[Stored data]
········

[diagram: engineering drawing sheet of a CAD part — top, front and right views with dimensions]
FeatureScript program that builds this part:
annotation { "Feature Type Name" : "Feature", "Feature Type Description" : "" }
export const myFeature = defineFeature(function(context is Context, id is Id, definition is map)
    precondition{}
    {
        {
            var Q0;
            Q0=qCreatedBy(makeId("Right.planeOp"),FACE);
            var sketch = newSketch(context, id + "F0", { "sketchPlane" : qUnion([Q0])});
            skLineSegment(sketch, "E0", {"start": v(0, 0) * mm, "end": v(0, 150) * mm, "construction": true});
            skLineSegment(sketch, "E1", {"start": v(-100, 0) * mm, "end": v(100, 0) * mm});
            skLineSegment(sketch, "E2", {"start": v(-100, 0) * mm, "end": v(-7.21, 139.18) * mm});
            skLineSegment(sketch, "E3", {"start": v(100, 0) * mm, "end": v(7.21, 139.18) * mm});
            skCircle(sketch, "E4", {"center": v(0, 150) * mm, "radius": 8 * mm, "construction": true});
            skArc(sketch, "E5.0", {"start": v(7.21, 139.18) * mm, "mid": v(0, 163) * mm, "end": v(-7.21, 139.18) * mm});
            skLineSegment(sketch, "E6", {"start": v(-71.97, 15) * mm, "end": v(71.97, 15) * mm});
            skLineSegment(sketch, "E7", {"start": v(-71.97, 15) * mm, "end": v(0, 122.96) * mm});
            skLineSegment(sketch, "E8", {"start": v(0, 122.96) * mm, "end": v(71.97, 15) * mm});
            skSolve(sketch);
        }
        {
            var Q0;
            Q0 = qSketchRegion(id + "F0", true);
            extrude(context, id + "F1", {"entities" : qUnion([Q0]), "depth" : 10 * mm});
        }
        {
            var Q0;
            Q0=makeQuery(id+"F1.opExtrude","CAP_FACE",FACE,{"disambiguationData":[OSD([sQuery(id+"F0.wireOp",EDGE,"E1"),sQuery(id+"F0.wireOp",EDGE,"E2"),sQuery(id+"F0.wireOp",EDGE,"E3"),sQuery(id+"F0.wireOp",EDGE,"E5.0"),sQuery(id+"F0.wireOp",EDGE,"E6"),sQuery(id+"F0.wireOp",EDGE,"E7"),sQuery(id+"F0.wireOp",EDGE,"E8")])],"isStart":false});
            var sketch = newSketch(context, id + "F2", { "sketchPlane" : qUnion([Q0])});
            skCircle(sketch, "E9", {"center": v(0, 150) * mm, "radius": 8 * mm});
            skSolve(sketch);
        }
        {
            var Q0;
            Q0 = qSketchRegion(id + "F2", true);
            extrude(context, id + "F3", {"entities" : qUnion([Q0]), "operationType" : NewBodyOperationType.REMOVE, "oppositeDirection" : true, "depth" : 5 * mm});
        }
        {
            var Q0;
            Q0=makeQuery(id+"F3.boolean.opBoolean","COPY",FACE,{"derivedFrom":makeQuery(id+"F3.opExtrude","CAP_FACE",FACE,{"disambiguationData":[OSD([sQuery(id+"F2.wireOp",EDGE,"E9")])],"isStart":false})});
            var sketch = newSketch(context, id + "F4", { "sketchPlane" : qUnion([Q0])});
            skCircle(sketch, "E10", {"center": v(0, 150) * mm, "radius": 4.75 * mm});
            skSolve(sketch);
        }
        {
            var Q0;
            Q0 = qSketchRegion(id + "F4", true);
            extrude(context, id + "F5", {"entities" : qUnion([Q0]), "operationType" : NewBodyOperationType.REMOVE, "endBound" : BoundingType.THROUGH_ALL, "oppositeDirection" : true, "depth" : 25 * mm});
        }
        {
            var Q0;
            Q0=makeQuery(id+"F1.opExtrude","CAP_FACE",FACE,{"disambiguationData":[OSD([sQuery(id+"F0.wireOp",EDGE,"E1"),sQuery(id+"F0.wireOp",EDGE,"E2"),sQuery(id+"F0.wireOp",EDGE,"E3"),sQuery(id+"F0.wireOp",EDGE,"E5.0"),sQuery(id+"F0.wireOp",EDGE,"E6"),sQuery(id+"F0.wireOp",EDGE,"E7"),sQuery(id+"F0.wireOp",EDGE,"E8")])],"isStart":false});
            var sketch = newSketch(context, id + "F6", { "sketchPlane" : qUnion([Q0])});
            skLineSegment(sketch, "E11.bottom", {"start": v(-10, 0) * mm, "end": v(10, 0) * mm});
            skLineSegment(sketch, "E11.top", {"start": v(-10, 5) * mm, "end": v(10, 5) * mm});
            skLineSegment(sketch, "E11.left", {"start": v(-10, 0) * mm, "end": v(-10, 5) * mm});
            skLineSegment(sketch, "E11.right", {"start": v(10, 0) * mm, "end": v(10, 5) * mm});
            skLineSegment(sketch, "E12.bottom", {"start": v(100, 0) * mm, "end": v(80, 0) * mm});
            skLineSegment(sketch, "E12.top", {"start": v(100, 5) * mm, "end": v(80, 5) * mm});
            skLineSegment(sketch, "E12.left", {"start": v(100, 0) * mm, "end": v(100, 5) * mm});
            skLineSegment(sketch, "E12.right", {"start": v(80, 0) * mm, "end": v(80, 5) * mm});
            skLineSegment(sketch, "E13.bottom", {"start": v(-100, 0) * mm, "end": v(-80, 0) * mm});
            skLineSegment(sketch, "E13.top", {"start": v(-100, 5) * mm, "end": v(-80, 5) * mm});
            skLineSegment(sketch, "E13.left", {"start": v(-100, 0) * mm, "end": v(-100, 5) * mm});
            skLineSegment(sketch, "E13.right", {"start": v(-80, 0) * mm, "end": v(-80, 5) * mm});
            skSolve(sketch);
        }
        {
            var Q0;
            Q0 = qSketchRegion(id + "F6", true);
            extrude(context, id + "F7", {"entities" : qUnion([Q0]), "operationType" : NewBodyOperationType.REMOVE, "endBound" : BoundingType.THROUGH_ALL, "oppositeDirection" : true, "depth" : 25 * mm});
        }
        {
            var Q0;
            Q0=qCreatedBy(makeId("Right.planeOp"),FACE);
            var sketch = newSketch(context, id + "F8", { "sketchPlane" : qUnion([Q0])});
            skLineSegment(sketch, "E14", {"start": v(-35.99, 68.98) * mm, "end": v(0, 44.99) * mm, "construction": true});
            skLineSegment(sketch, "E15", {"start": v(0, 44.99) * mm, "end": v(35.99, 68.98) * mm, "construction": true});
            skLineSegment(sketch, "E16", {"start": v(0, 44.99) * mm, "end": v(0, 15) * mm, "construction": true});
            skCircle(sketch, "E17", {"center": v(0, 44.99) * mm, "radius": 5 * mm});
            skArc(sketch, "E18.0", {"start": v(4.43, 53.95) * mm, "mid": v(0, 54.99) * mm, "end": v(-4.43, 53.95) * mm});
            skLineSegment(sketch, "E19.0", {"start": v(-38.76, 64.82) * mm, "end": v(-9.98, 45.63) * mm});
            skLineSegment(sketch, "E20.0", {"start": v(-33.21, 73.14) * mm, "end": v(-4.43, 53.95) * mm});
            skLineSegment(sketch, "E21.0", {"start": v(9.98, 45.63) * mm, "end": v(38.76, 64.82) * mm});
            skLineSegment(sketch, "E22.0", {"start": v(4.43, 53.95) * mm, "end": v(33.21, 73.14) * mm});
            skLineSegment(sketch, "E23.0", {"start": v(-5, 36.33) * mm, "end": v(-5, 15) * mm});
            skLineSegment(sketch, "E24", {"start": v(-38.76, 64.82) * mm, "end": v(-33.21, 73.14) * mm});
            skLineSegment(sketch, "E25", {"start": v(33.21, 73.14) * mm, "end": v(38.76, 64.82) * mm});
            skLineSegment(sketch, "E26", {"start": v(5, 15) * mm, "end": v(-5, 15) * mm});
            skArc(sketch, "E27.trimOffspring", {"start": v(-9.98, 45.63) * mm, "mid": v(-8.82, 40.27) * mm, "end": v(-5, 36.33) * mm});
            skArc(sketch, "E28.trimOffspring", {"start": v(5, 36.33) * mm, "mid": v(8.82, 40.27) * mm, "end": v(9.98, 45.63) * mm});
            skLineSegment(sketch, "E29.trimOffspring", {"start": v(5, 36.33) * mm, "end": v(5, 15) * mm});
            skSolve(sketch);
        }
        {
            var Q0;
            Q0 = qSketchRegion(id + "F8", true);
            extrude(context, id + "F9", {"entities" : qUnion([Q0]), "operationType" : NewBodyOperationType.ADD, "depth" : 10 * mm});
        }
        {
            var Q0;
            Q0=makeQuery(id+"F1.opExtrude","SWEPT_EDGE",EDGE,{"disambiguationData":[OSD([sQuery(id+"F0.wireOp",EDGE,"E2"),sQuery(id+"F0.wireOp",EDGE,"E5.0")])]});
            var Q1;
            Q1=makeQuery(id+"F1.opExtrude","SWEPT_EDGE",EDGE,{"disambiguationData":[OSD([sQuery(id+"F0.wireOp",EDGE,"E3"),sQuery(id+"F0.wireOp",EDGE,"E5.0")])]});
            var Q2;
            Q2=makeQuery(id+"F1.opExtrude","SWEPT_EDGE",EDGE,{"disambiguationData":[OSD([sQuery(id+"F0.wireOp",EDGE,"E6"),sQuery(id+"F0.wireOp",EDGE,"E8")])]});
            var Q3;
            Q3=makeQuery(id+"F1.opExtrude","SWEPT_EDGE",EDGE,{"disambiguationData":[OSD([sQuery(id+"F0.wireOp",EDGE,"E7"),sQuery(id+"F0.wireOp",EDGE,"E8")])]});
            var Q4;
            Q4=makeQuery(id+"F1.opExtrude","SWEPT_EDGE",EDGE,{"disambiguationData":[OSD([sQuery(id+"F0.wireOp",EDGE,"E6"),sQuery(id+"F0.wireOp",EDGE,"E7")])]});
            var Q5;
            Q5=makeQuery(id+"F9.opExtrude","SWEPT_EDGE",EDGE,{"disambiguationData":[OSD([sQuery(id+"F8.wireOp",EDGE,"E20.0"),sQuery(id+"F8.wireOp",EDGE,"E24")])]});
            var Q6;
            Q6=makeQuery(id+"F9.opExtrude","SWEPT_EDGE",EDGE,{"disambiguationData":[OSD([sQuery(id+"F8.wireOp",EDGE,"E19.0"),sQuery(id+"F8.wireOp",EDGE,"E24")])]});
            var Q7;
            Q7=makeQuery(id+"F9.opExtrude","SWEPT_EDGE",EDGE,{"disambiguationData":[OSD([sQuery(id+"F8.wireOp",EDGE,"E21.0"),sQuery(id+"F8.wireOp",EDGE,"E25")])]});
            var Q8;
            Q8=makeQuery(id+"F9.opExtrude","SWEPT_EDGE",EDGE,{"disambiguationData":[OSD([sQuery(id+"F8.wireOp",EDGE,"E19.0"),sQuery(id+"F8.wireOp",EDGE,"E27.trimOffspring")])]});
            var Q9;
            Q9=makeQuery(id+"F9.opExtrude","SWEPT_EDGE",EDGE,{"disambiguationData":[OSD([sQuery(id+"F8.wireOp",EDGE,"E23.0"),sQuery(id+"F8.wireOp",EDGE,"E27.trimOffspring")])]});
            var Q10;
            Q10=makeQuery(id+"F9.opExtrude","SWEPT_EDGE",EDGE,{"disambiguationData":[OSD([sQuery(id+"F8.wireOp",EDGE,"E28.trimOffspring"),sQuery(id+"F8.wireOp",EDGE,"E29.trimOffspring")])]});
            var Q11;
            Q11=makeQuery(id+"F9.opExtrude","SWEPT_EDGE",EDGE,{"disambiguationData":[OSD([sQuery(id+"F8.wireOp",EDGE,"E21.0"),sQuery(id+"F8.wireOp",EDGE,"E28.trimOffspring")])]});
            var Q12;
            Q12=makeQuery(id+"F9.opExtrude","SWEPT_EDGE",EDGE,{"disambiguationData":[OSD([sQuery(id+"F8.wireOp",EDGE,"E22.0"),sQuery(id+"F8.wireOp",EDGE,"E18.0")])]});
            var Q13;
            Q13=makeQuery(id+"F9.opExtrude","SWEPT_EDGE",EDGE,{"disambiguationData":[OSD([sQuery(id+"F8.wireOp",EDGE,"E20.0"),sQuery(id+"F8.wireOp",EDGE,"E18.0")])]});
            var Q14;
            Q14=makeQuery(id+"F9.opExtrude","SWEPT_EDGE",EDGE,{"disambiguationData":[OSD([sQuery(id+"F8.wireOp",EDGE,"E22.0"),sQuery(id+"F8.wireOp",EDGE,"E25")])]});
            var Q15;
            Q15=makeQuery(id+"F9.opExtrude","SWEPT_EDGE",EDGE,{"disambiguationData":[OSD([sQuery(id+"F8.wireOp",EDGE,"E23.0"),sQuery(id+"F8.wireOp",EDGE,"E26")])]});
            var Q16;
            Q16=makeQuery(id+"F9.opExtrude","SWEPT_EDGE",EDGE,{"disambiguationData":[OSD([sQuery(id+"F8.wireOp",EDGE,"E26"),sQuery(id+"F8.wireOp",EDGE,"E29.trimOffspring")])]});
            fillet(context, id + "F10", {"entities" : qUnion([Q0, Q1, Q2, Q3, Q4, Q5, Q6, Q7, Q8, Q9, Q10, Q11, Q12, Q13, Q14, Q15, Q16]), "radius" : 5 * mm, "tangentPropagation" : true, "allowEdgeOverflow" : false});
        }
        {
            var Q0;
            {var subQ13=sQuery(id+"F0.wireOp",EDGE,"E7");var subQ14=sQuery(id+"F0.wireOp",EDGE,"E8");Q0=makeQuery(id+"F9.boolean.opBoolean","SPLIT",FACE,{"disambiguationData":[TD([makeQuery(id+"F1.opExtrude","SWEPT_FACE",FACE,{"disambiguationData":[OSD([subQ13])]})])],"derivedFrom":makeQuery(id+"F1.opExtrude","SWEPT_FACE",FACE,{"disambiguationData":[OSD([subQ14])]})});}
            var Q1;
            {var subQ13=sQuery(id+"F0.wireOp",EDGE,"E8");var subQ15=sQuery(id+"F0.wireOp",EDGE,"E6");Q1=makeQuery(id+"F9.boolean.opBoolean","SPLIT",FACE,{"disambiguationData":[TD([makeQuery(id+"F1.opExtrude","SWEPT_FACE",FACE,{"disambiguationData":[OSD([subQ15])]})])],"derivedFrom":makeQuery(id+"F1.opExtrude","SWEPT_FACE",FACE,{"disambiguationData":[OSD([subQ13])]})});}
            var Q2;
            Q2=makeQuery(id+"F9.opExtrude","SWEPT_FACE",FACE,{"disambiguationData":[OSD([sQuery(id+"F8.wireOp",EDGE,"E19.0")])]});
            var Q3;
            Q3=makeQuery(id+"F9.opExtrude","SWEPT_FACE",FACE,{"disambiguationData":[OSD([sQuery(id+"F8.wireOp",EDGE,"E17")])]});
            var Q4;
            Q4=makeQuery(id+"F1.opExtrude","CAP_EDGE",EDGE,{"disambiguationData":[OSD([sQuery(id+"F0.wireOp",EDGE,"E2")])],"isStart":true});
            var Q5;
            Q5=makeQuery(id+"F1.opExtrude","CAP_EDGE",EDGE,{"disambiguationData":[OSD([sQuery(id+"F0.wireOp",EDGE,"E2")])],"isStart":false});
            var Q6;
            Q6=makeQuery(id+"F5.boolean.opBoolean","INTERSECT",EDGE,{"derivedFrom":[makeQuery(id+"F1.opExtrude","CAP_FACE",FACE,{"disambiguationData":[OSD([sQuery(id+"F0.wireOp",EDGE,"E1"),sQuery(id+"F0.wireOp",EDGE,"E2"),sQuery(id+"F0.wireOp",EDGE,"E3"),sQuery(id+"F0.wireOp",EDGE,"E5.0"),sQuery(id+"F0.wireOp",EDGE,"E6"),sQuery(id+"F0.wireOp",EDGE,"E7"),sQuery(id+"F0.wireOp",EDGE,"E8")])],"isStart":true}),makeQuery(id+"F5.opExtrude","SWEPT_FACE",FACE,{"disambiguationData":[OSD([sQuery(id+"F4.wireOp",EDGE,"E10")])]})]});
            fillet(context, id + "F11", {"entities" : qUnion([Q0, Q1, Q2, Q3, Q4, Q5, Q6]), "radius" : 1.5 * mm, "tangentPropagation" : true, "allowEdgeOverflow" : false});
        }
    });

········

Stated goal | Output the material from its very first line through the line containing "export const myFeature" as a numbered list, with any blank lines left out.

Solution for this task |
1. [diagram: engineering drawing sheet of a CAD part — top, front and right views with dimensions]
2. FeatureScript program that builds this part:
3. annotation { "Feature Type Name" : "Feature", "Feature Type Description" : "" }
4. export const myFeature = defineFeature(function(context is Context, id is Id, definition is map)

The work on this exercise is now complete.